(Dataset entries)
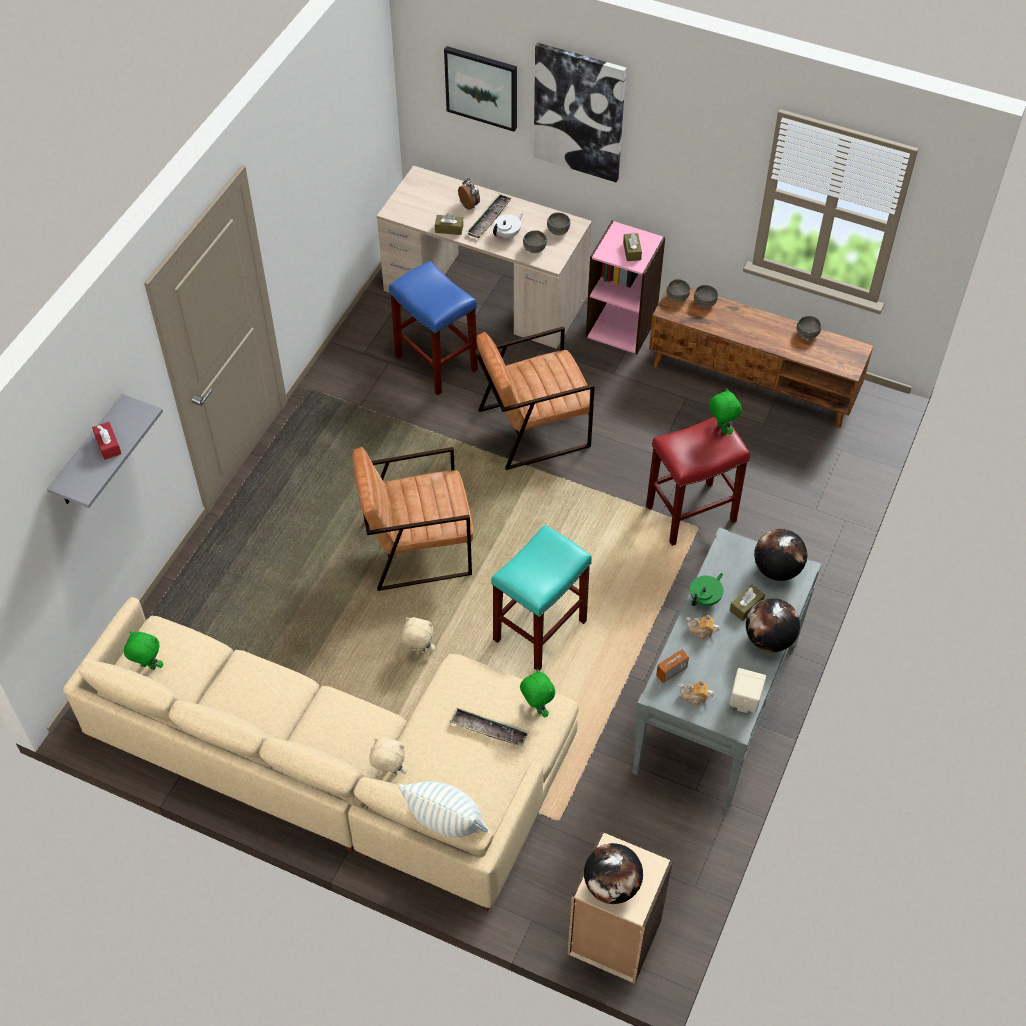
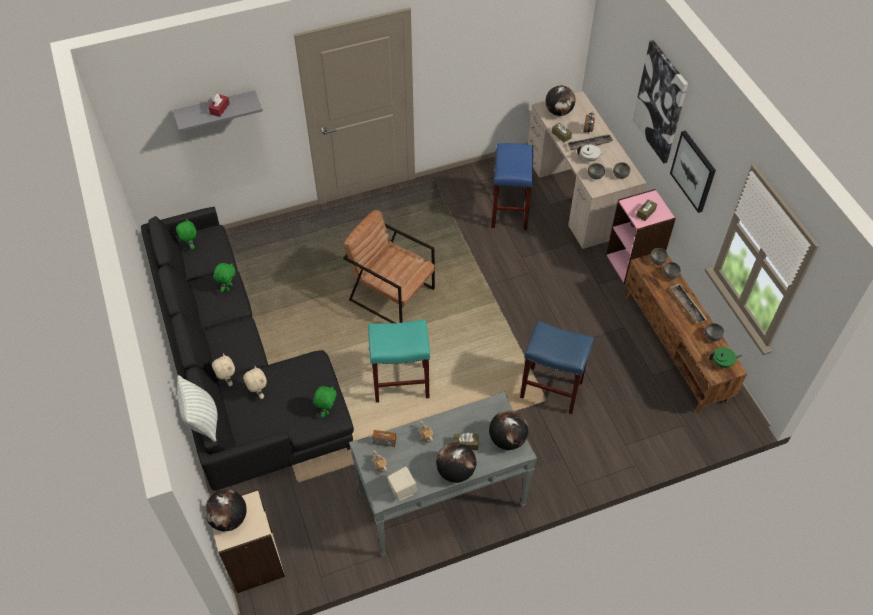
camera: 45 degrees right, 0 degrees up
beige sofa [63,597,579,911] -> black sofa [141,207,354,492]
beige plush toy [401,617,435,653] -> beige plush toy moved to [243,366,267,399]
picture [444,46,517,132] -> picture moved to [670,130,716,213]
tray [450,707,529,746] -> tray moved to [670,284,707,323]
brown armchair [475,326,595,470] -> none
red stool [646,417,750,546] -> blue stool [520,321,594,414]
green teapot [690,573,724,606] -> green teapot moved to [709,347,742,368]
green plush toy [709,388,742,434] -> green plush toy moved to [213,263,236,292]
none -> globe [545,86,575,116]

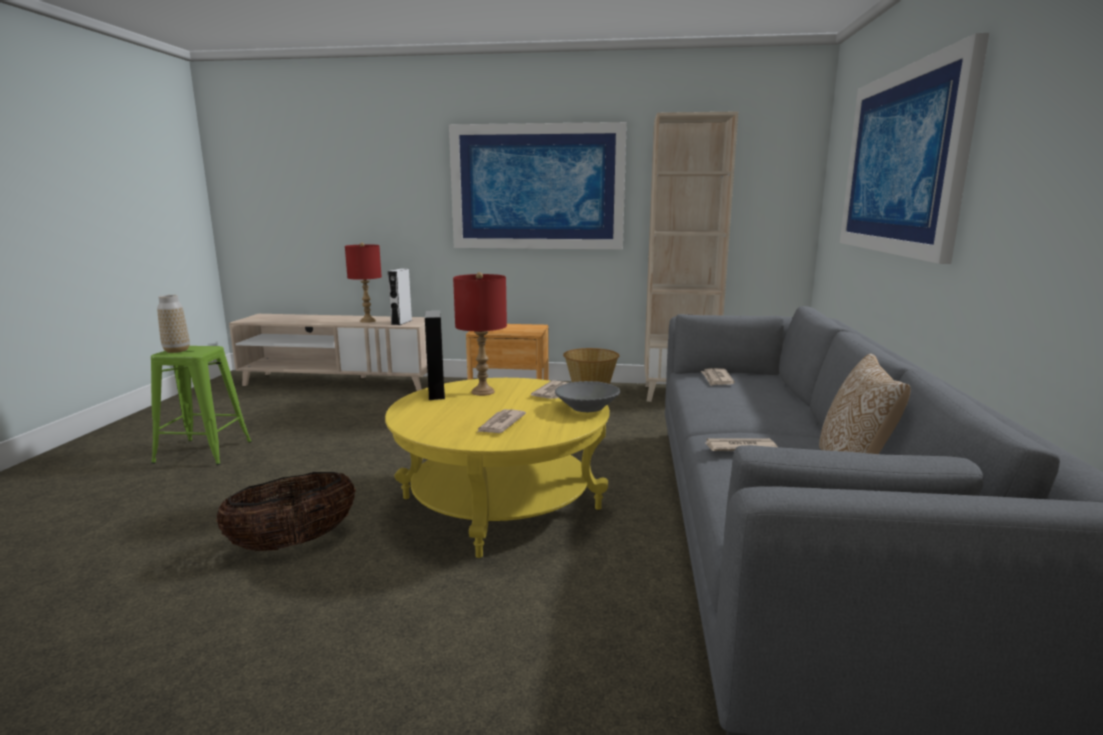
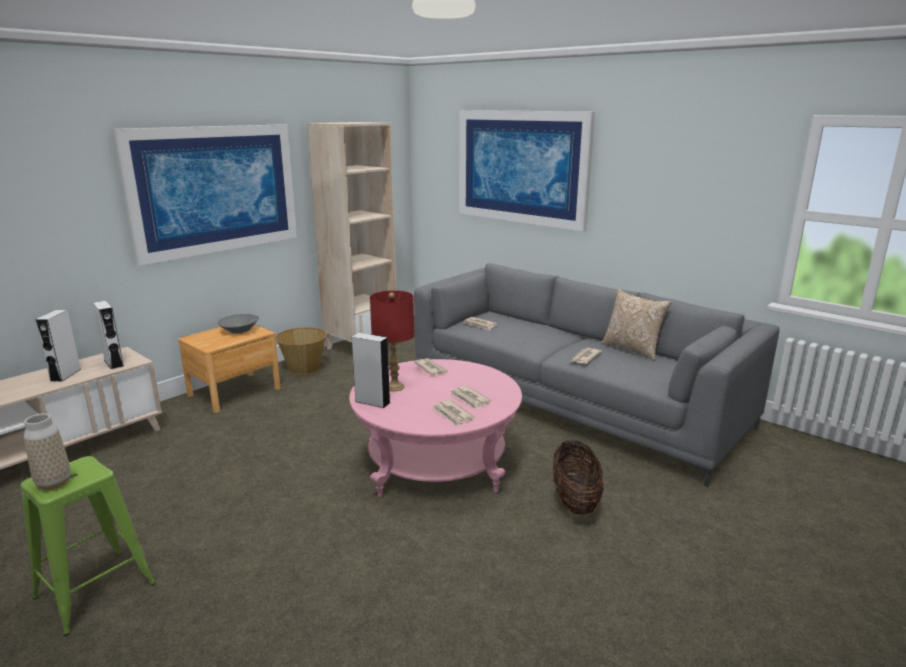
camera: 55 degrees left, 5 degrees up
basket [216,472,356,551] -> basket moved to [553,441,604,515]
red table lamp [345,243,382,323] -> white speaker [35,310,81,382]
yellow coffee table [385,378,610,558] -> pink coffee table [349,359,522,497]
grey bowl [555,381,621,412] -> grey bowl moved to [218,314,259,334]
none -> newspaper [432,400,474,426]

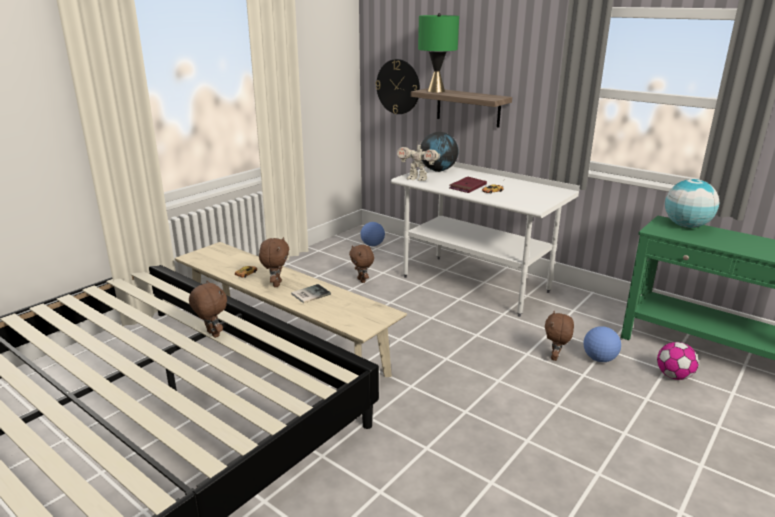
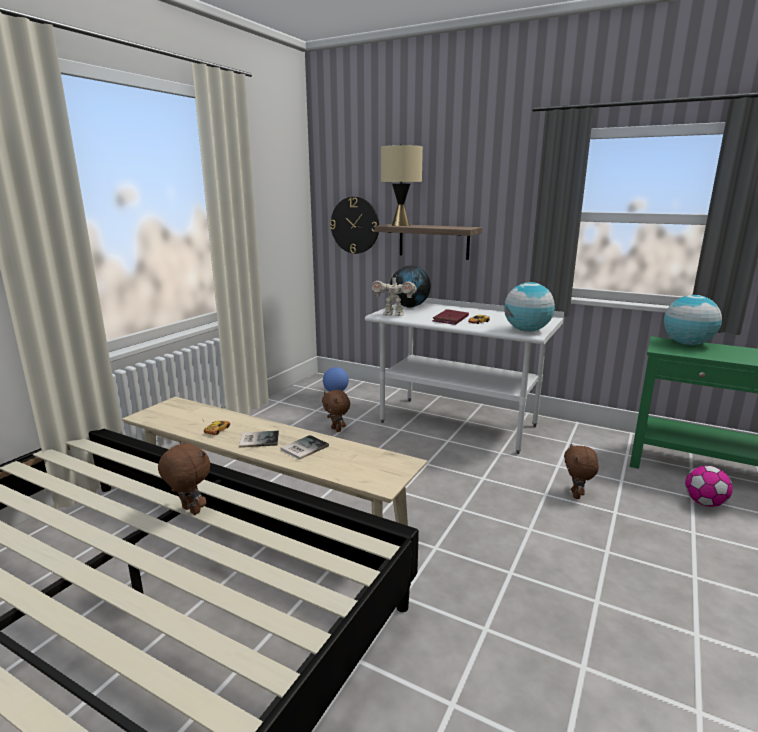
camera: 10 degrees left, 5 degrees down
brown plush toy [259,237,289,287] -> book [239,430,279,448]
green table lamp [418,13,459,93] -> beige table lamp [381,144,423,226]
football [583,326,621,362] -> none
none -> globe [504,282,555,332]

PROMPT — Your reply should consist solely of the lines above, from the opening line through the line with "brown armchair [475,326,595,470] -> none", reproduced exactly and without pictures.

SOLUTION TO THE PROBLEM —
camera: 45 degrees right, 0 degrees up
beige sofa [63,597,579,911] -> black sofa [141,207,354,492]
beige plush toy [401,617,435,653] -> beige plush toy moved to [243,366,267,399]
picture [444,46,517,132] -> picture moved to [670,130,716,213]
tray [450,707,529,746] -> tray moved to [670,284,707,323]
brown armchair [475,326,595,470] -> none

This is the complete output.